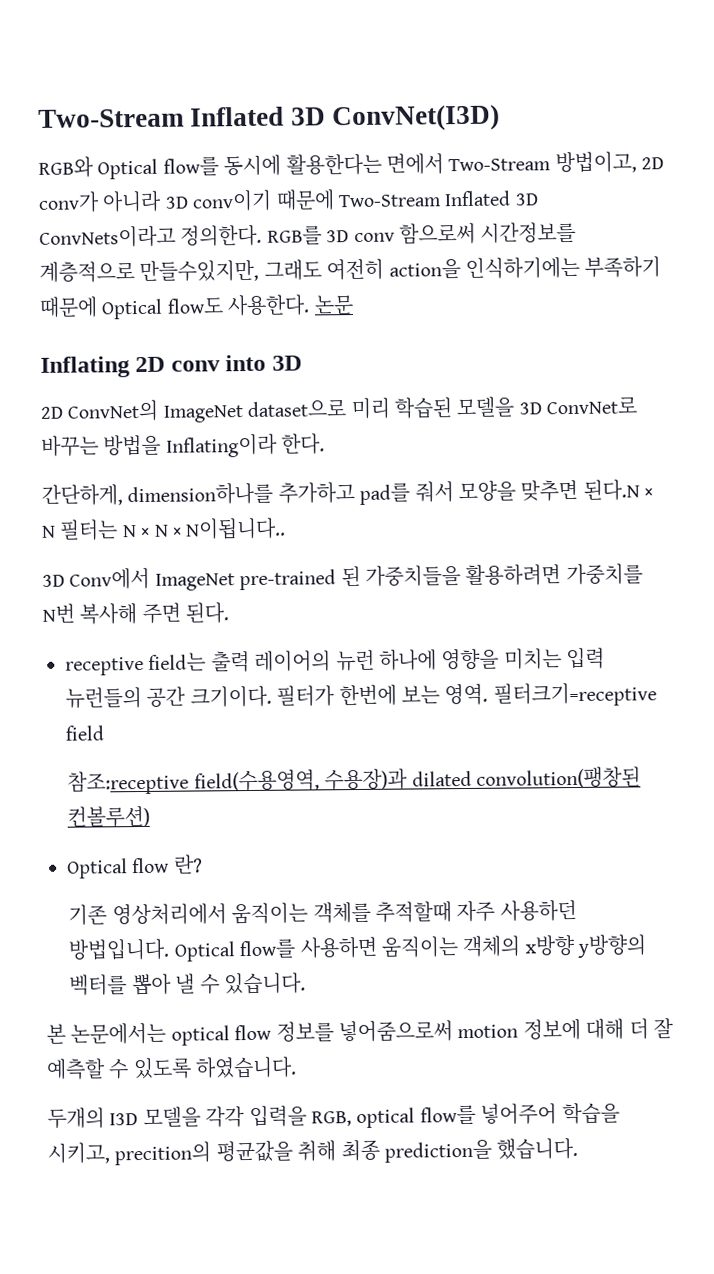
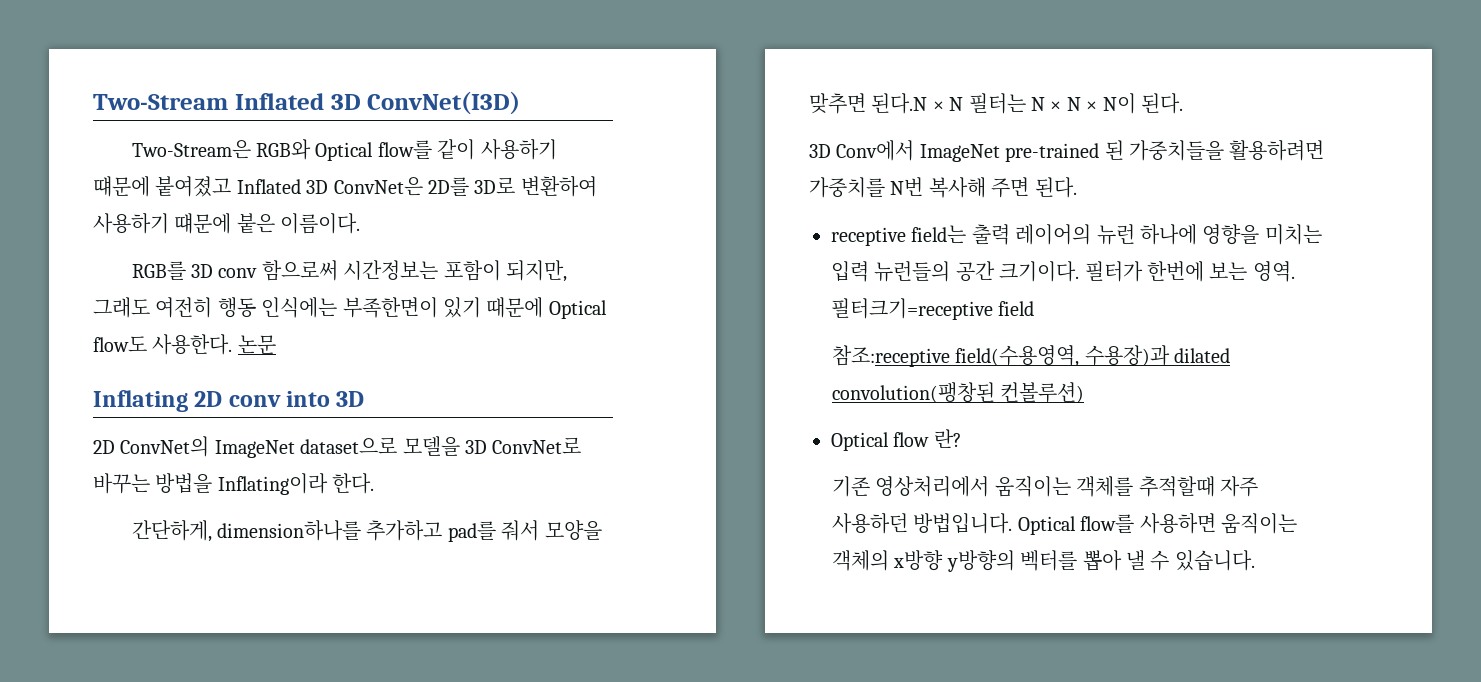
(500, 118) none -> [131,140,251,159] Two-Stream은
[223,151,665,177] [38,189,539,213] [39,221,577,248] [39,256,662,283] 동시에 활용한다는 면에서 Two-Stream 방법이고, 2D conv가 아니라 3D conv이기 때문에 Two-Stream Inflated 3D ConvNets이라고 정의한다. RGB를 3D conv 함으로써 시간정보를 계층적으로 만들수있지만, 그래도 여전히 action을 인식하기에는 부족하기 -> [437,139,557,160] [93,176,597,197] [93,213,361,234] [131,260,567,282] [93,297,481,318] 같이 사용하기 떄문에 붙여졌고 Inflated 3D ConvNet은 2D를 3D로 변환하여 사용하기 떄문에 붙은 이름이다. // RGB를 3D conv 함으로써 시간정보는 포함이 되지만, 그래도 여전히 행동 인식에는 부족한면이 있기
[350,397,452,420] 미리 학습된 -> (398, 445) none
[185,517,287,540] N이됩니다.. -> [1102,93,1183,114] N이 된다.
[46,1018,674,1046] [46,1056,298,1080] [47,1102,620,1129] [47,1137,579,1166] // 본 논문에서는 optical flow 정보를 넣어줌으로써 motion 정보에 대해 더 잘 예측할 수 있도록 하였습니다. // 두개의 I3D 모델을 각각 입력을 RGB, optical flow를 넣어주어 학습을 시키고, precition의 평균값을 취해 최종 prediction을 했습니다. -> (1255, 560) none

•••••

DIRECTIONS FOR THIS TASK. If a line in the entries contains the word "none", copy that line out.

SOLUTION FOR THIS TASK.
(500, 118) none -> [131,140,251,159] Two-Stream은
[350,397,452,420] 미리 학습된 -> (398, 445) none
[46,1018,674,1046] [46,1056,298,1080] [47,1102,620,1129] [47,1137,579,1166] // 본 논문에서는 optical flow 정보를 넣어줌으로써 motion 정보에 대해 더 잘 예측할 수 있도록 하였습니다. // 두개의 I3D 모델을 각각 입력을 RGB, optical flow를 넣어주어 학습을 시키고, precition의 평균값을 취해 최종 prediction을 했습니다. -> (1255, 560) none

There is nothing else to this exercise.